The task —
Using the data that follows, return exactly the lines from the one that contains "(IHC) (DAB (3,3'-diaminobenzidine))" through the one that contains "cancer was stained", ends included.

Exercise inputs —
Content starts

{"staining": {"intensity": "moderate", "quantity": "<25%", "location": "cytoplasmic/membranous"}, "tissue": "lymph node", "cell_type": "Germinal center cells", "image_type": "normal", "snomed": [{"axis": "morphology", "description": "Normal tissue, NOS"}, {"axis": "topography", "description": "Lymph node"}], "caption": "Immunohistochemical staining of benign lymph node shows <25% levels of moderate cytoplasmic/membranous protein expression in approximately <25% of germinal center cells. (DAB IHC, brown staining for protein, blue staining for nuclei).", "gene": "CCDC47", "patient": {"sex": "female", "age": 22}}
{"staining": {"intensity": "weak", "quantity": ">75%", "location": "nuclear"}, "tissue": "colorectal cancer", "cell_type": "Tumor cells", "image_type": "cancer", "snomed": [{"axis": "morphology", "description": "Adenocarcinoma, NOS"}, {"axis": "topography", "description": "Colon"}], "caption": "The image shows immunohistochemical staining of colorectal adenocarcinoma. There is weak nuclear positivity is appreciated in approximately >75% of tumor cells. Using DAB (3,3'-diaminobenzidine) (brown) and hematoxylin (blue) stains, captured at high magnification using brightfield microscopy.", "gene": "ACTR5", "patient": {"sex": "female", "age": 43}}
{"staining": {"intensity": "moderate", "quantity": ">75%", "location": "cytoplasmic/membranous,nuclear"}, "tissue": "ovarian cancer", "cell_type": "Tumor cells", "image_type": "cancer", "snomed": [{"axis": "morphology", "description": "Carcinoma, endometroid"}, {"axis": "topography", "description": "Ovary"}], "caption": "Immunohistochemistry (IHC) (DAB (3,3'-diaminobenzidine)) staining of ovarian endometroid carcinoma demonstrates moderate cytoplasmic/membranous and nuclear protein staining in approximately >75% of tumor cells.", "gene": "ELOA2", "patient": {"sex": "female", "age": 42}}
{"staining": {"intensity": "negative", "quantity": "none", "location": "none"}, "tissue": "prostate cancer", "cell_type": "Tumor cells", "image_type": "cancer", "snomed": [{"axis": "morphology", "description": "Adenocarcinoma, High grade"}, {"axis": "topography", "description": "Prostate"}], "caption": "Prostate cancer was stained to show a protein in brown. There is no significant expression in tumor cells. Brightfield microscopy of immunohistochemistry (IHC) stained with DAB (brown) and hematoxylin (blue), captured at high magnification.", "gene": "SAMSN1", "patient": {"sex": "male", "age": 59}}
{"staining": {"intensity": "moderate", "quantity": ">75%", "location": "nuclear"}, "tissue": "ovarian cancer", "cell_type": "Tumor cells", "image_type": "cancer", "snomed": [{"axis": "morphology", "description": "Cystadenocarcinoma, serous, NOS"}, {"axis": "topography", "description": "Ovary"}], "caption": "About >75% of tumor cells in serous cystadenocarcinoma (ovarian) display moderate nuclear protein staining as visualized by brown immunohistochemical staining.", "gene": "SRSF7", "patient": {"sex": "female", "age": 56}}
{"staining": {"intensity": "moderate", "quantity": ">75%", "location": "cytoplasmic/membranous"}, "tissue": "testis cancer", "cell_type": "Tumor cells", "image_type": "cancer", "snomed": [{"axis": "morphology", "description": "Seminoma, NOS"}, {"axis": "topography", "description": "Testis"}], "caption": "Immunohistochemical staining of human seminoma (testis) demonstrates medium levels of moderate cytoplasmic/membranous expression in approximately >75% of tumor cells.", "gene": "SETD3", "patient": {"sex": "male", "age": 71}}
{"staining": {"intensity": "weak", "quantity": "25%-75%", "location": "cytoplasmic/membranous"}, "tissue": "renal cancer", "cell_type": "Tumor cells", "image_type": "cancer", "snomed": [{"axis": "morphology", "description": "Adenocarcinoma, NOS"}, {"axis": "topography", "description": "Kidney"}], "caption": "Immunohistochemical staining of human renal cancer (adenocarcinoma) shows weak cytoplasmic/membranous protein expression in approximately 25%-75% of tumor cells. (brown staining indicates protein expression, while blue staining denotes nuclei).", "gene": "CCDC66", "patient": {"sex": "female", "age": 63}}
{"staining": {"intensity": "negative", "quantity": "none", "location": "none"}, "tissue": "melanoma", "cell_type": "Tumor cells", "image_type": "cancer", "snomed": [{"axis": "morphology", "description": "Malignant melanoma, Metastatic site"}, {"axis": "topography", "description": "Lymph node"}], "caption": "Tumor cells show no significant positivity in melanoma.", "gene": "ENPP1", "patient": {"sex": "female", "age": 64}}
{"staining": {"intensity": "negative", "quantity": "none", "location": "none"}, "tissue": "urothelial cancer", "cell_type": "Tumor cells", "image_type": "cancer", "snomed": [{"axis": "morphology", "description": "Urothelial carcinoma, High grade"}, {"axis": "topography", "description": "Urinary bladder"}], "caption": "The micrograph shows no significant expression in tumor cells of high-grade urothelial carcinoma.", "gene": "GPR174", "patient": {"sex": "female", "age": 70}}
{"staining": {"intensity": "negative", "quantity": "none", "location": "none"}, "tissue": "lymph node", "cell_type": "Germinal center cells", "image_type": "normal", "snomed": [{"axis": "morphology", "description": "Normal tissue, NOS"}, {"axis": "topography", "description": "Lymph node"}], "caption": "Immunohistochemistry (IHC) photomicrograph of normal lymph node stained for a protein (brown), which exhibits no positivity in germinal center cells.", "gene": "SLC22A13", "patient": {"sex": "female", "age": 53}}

Content ends

Result of this exercise —
{"staining": {"intensity": "moderate", "quantity": ">75%", "location": "cytoplasmic/membranous,nuclear"}, "tissue": "ovarian cancer", "cell_type": "Tumor cells", "image_type": "cancer", "snomed": [{"axis": "morphology", "description": "Carcinoma, endometroid"}, {"axis": "topography", "description": "Ovary"}], "caption": "Immunohistochemistry (IHC) (DAB (3,3'-diaminobenzidine)) staining of ovarian endometroid carcinoma demonstrates moderate cytoplasmic/membranous and nuclear protein staining in approximately >75% of tumor cells.", "gene": "ELOA2", "patient": {"sex": "female", "age": 42}}
{"staining": {"intensity": "negative", "quantity": "none", "location": "none"}, "tissue": "prostate cancer", "cell_type": "Tumor cells", "image_type": "cancer", "snomed": [{"axis": "morphology", "description": "Adenocarcinoma, High grade"}, {"axis": "topography", "description": "Prostate"}], "caption": "Prostate cancer was stained to show a protein in brown. There is no significant expression in tumor cells. Brightfield microscopy of immunohistochemistry (IHC) stained with DAB (brown) and hematoxylin (blue), captured at high magnification.", "gene": "SAMSN1", "patient": {"sex": "male", "age": 59}}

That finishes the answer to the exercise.